In its announcement, ARM said it had already licensed the A72 to more than 10 partners, including HiSilicon, MediaTek, and Rockchip. HiSilicon primarily makes the Kirin line used in parent company Huawei’s smartphones, while MediaTek and Rockchip are merchant vendors. According to the announcement, the new cores are slated to appear in final products in 2016.
Of course, many other vendors will offer alternatives by then. Samsung has traditionally used ARM cores, so I wouldn’t be surprised if it uses the A72/A53 combination in a future chip. Alternatively, Qualcomm has said it is working on a follow-up to the Snapdragon 810 that will use custom CPU cores based on the ARMv8 architecture, much as its Krait 32-bit cores were used in its high-end application processors.

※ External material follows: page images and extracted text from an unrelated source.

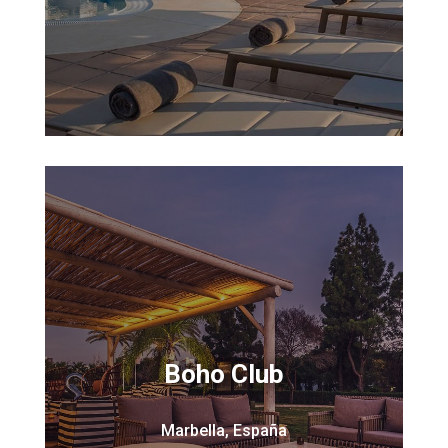
Boho Club
Marbella, España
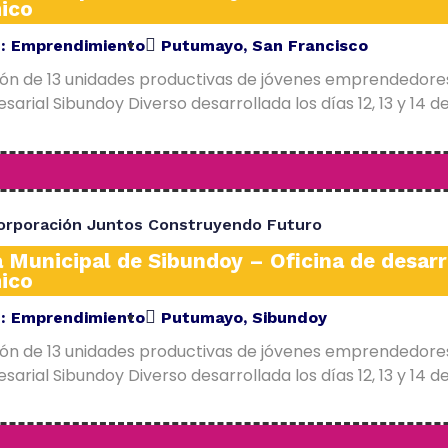
ico
E:
Emprendimiento
Putumayo
,
San Francisco
ión de 13 unidades productivas de jóvenes emprendedore
arial Sibundoy Diverso desarrollada los días 12, 13 y 14 d
orporación Juntos Construyendo Futuro
a Municipal de Sibundoy – Oficina de desarr
ico
E:
Emprendimiento
Putumayo
,
Sibundoy
ión de 13 unidades productivas de jóvenes emprendedore
arial Sibundoy Diverso desarrollada los días 12, 13 y 14 d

And Apple uses custom CPU cores based on the ARM architecture in its chips, and transitioned to the 64-bit architecture for the “Cyclone” core for the A7 used in the iPhone 5s and more recently introduced a new version for its A8 processor in the iPhone 6 and 6 Plus and A8X used in the latest iPad Air.
Meanwhile, Intel has its SoFIA line of chips based on the Atom core due out in 2015, and plans a new 14nm version for 2016, along with a higher-end chip known as Broxton.
It looks like the targets for 2016 will be more CPU and GPU performance within the power envelope of a typical smartphone, while consuming lower power when performing most tasks. I’ll be interested to see at Mobile World Congress and beyond what the specific chip designers have to say about how their chips match or beat ARM’s claims here.